YOUR GOAL: When you copy the entries, keep every word exactly as it stands.

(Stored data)
□ □ □ □ □
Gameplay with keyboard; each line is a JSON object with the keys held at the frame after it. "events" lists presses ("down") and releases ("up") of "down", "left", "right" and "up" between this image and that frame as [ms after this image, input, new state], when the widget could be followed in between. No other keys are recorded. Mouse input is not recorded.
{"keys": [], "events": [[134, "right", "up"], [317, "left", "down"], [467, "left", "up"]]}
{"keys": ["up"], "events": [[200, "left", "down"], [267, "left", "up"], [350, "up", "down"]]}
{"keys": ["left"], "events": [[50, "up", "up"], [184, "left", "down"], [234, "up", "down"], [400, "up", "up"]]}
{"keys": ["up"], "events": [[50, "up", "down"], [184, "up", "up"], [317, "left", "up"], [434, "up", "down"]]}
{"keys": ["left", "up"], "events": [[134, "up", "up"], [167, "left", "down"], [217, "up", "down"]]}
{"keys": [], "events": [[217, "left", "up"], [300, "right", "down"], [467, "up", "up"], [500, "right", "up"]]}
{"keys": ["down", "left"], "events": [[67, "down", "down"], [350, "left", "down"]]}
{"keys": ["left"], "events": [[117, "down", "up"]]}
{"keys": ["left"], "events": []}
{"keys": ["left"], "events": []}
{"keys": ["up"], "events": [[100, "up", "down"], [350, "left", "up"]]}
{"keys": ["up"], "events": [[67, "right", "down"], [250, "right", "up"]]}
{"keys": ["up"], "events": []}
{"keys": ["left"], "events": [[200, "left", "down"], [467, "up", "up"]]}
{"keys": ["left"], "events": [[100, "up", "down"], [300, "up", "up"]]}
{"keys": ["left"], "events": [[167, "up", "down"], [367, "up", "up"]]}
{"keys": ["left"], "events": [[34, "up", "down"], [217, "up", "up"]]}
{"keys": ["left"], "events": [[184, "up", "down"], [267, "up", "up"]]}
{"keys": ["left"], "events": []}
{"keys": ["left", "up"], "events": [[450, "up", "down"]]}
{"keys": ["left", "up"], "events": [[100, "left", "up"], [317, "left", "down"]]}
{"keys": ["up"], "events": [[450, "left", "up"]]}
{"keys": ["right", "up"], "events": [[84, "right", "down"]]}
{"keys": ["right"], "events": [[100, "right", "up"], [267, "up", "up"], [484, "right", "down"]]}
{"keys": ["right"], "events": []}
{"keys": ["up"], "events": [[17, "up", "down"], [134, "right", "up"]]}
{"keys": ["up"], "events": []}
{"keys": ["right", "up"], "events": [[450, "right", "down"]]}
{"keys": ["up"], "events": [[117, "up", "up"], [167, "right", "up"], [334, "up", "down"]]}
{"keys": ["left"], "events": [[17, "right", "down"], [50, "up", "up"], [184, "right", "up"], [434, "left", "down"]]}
□ □ □ □ □
EXERCISE ANSWER:
Gameplay with keyboard; each line is a JSON object with the keys held at the frame after it. "events" lists presses ("down") and releases ("up") of "down", "left", "right" and "up" between this image and that frame as [ms after this image, input, new state], when the widget could be followed in between. No other keys are recorded. Mouse input is not recorded.
{"keys": [], "events": [[134, "right", "up"], [317, "left", "down"], [467, "left", "up"]]}
{"keys": ["up"], "events": [[200, "left", "down"], [267, "left", "up"], [350, "up", "down"]]}
{"keys": ["left"], "events": [[50, "up", "up"], [184, "left", "down"], [234, "up", "down"], [400, "up", "up"]]}
{"keys": ["up"], "events": [[50, "up", "down"], [184, "up", "up"], [317, "left", "up"], [434, "up", "down"]]}
{"keys": ["left", "up"], "events": [[134, "up", "up"], [167, "left", "down"], [217, "up", "down"]]}
{"keys": [], "events": [[217, "left", "up"], [300, "right", "down"], [467, "up", "up"], [500, "right", "up"]]}
{"keys": ["down", "left"], "events": [[67, "down", "down"], [350, "left", "down"]]}
{"keys": ["left"], "events": [[117, "down", "up"]]}
{"keys": ["left"], "events": []}
{"keys": ["left"], "events": []}
{"keys": ["up"], "events": [[100, "up", "down"], [350, "left", "up"]]}
{"keys": ["up"], "events": [[67, "right", "down"], [250, "right", "up"]]}
{"keys": ["up"], "events": []}
{"keys": ["left"], "events": [[200, "left", "down"], [467, "up", "up"]]}
{"keys": ["left"], "events": [[100, "up", "down"], [300, "up", "up"]]}
{"keys": ["left"], "events": [[167, "up", "down"], [367, "up", "up"]]}
{"keys": ["left"], "events": [[34, "up", "down"], [217, "up", "up"]]}
{"keys": ["left"], "events": [[184, "up", "down"], [267, "up", "up"]]}
{"keys": ["left"], "events": []}
{"keys": ["left", "up"], "events": [[450, "up", "down"]]}
{"keys": ["left", "up"], "events": [[100, "left", "up"], [317, "left", "down"]]}
{"keys": ["up"], "events": [[450, "left", "up"]]}
{"keys": ["right", "up"], "events": [[84, "right", "down"]]}
{"keys": ["right"], "events": [[100, "right", "up"], [267, "up", "up"], [484, "right", "down"]]}
{"keys": ["right"], "events": []}
{"keys": ["up"], "events": [[17, "up", "down"], [134, "right", "up"]]}
{"keys": ["up"], "events": []}
{"keys": ["right", "up"], "events": [[450, "right", "down"]]}
{"keys": ["up"], "events": [[117, "up", "up"], [167, "right", "up"], [334, "up", "down"]]}
{"keys": ["left"], "events": [[17, "right", "down"], [50, "up", "up"], [184, "right", "up"], [434, "left", "down"]]}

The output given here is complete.